Dataset records:
■ ■ ■ ■

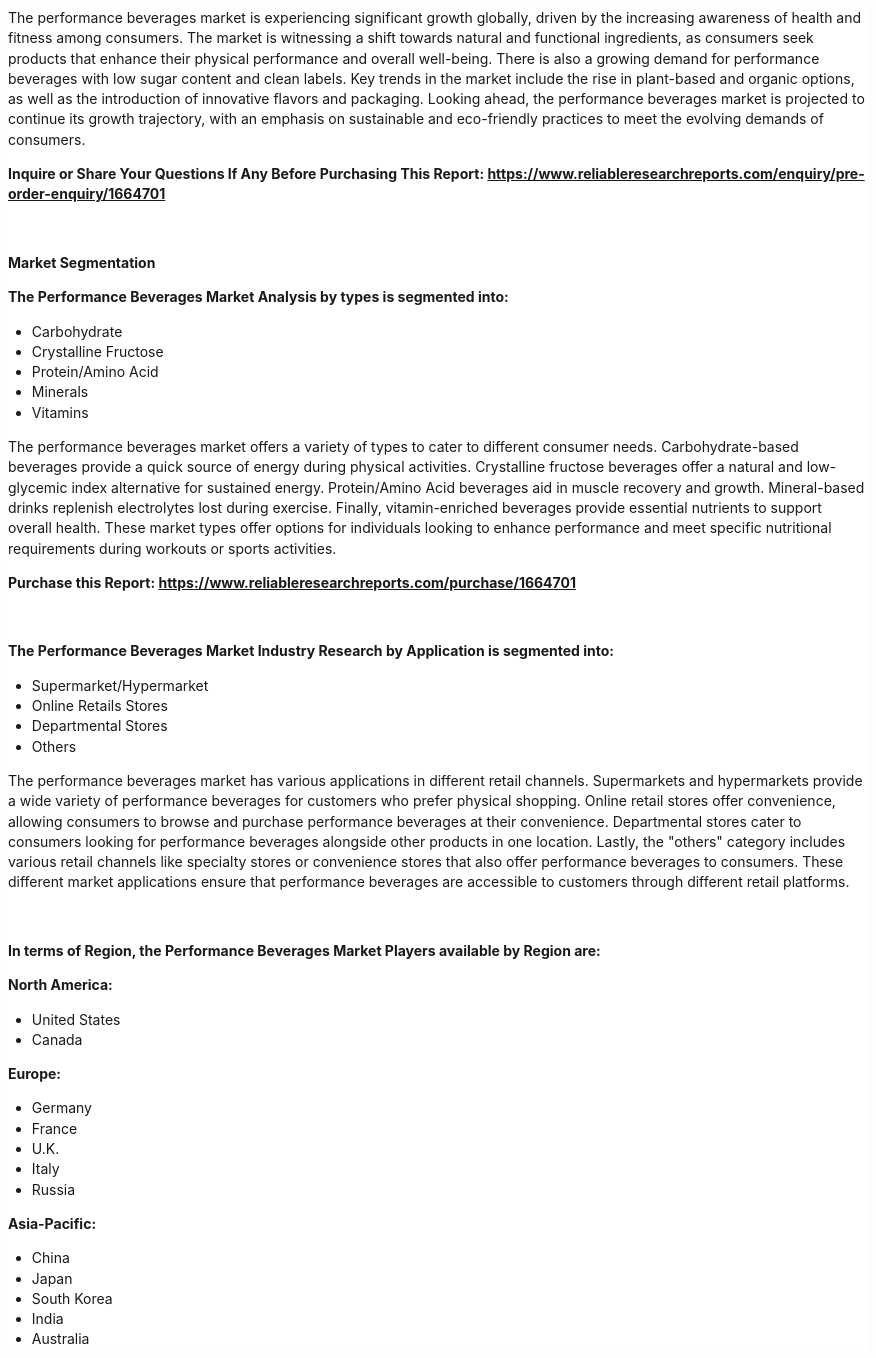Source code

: <p><p>The performance beverages market is experiencing significant growth globally, driven by the increasing awareness of health and fitness among consumers. The market is witnessing a shift towards natural and functional ingredients, as consumers seek products that enhance their physical performance and overall well-being. There is also a growing demand for performance beverages with low sugar content and clean labels. Key trends in the market include the rise in plant-based and organic options, as well as the introduction of innovative flavors and packaging. Looking ahead, the performance beverages market is projected to continue its growth trajectory, with an emphasis on sustainable and eco-friendly practices to meet the evolving demands of consumers.</p></p>
<p><strong>Inquire or Share Your Questions If Any Before Purchasing This Report: <a href="https://www.reliableresearchreports.com/enquiry/pre-order-enquiry/1664701">https://www.reliableresearchreports.com/enquiry/pre-order-enquiry/1664701</a></strong></p>
<p>&nbsp;</p>
<p><strong>Market Segmentation</strong></p>
<p><strong>The Performance Beverages Market Analysis by types is segmented into:</strong></p>
<p><ul><li>Carbohydrate</li><li>Crystalline Fructose</li><li>Protein/Amino Acid</li><li>Minerals</li><li>Vitamins</li></ul></p>
<p><p>The performance beverages market offers a variety of types to cater to different consumer needs. Carbohydrate-based beverages provide a quick source of energy during physical activities. Crystalline fructose beverages offer a natural and low-glycemic index alternative for sustained energy. Protein/Amino Acid beverages aid in muscle recovery and growth. Mineral-based drinks replenish electrolytes lost during exercise. Finally, vitamin-enriched beverages provide essential nutrients to support overall health. These market types offer options for individuals looking to enhance performance and meet specific nutritional requirements during workouts or sports activities.</p></p>
<p><strong>Purchase this Report:&nbsp;<a href="https://www.reliableresearchreports.com/purchase/1664701">https://www.reliableresearchreports.com/purchase/1664701</a></strong></p>
<p>&nbsp;</p>
<p><strong>The Performance Beverages Market Industry Research by Application is segmented into:</strong></p>
<p><ul><li>Supermarket/Hypermarket</li><li>Online Retails Stores</li><li>Departmental Stores</li><li>Others</li></ul></p>
<p><p>The performance beverages market has various applications in different retail channels. Supermarkets and hypermarkets provide a wide variety of performance beverages for customers who prefer physical shopping. Online retail stores offer convenience, allowing consumers to browse and purchase performance beverages at their convenience. Departmental stores cater to consumers looking for performance beverages alongside other products in one location. Lastly, the "others" category includes various retail channels like specialty stores or convenience stores that also offer performance beverages to consumers. These different market applications ensure that performance beverages are accessible to customers through different retail platforms.</p></p>
<p>&nbsp;</p>
<p><strong>In terms of Region, the Performance Beverages Market Players available by Region are:</strong></p>
<p>
    <p> <strong> North America: </strong>
        <ul>
            <li>United States</li>
            <li>Canada</li>
        </ul>
        </p> 
    <p> <strong> Europe: </strong>
        <ul>
            <li>Germany</li>
            <li>France</li>
            <li>U.K.</li>
            <li>Italy</li>
            <li>Russia</li>
        </ul>
        </p> 
    <p> <strong> Asia-Pacific: </strong>
        <ul>
            <li>China</li>
            <li>Japan</li>
            <li>South Korea</li>
            <li>India</li>
            <li>Australia</li>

■ ■ ■ ■

What to produce:
An exact printout of the listing is needed, minus any pictures it contains.

Exercise response:
Source code

: <p><p>The performance beverages market is experiencing significant growth globally, driven by the increasing awareness of health and fitness among consumers. The market is witnessing a shift towards natural and functional ingredients, as consumers seek products that enhance their physical performance and overall well-being. There is also a growing demand for performance beverages with low sugar content and clean labels. Key trends in the market include the rise in plant-based and organic options, as well as the introduction of innovative flavors and packaging. Looking ahead, the performance beverages market is projected to continue its growth trajectory, with an emphasis on sustainable and eco-friendly practices to meet the evolving demands of consumers.</p></p>
<p><strong>Inquire or Share Your Questions If Any Before Purchasing This Report: <a href="https://www.reliableresearchreports.com/enquiry/pre-order-enquiry/1664701">https://www.reliableresearchreports.com/enquiry/pre-order-enquiry/1664701</a></strong></p>
<p>&nbsp;</p>
<p><strong>Market Segmentation</strong></p>
<p><strong>The Performance Beverages Market Analysis by types is segmented into:</strong></p>
<p><ul><li>Carbohydrate</li><li>Crystalline Fructose</li><li>Protein/Amino Acid</li><li>Minerals</li><li>Vitamins</li></ul></p>
<p><p>The performance beverages market offers a variety of types to cater to different consumer needs. Carbohydrate-based beverages provide a quick source of energy during physical activities. Crystalline fructose beverages offer a natural and low-glycemic index alternative for sustained energy. Protein/Amino Acid beverages aid in muscle recovery and growth. Mineral-based drinks replenish electrolytes lost during exercise. Finally, vitamin-enriched beverages provide essential nutrients to support overall health. These market types offer options for individuals looking to enhance performance and meet specific nutritional requirements during workouts or sports activities.</p></p>
<p><strong>Purchase this Report:&nbsp;<a href="https://www.reliableresearchreports.com/purchase/1664701">https://www.reliableresearchreports.com/purchase/1664701</a></strong></p>
<p>&nbsp;</p>
<p><strong>The Performance Beverages Market Industry Research by Application is segmented into:</strong></p>
<p><ul><li>Supermarket/Hypermarket</li><li>Online Retails Stores</li><li>Departmental Stores</li><li>Others</li></ul></p>
<p><p>The performance beverages market has various applications in different retail channels. Supermarkets and hypermarkets provide a wide variety of performance beverages for customers who prefer physical shopping. Online retail stores offer convenience, allowing consumers to browse and purchase performance beverages at their convenience. Departmental stores cater to consumers looking for performance beverages alongside other products in one location. Lastly, the "others" category includes various retail channels like specialty stores or convenience stores that also offer performance beverages to consumers. These different market applications ensure that performance beverages are accessible to customers through different retail platforms.</p></p>
<p>&nbsp;</p>
<p><strong>In terms of Region, the Performance Beverages Market Players available by Region are:</strong></p>
<p>
    <p> <strong> North America: </strong>
        <ul>
            <li>United States</li>
            <li>Canada</li>
        </ul>
        </p> 
    <p> <strong> Europe: </strong>
        <ul>
            <li>Germany</li>
            <li>France</li>
            <li>U.K.</li>
            <li>Italy</li>
            <li>Russia</li>
        </ul>
        </p> 
    <p> <strong> Asia-Pacific: </strong>
        <ul>
            <li>China</li>
            <li>Japan</li>
            <li>South Korea</li>
            <li>India</li>
            <li>Australia</li>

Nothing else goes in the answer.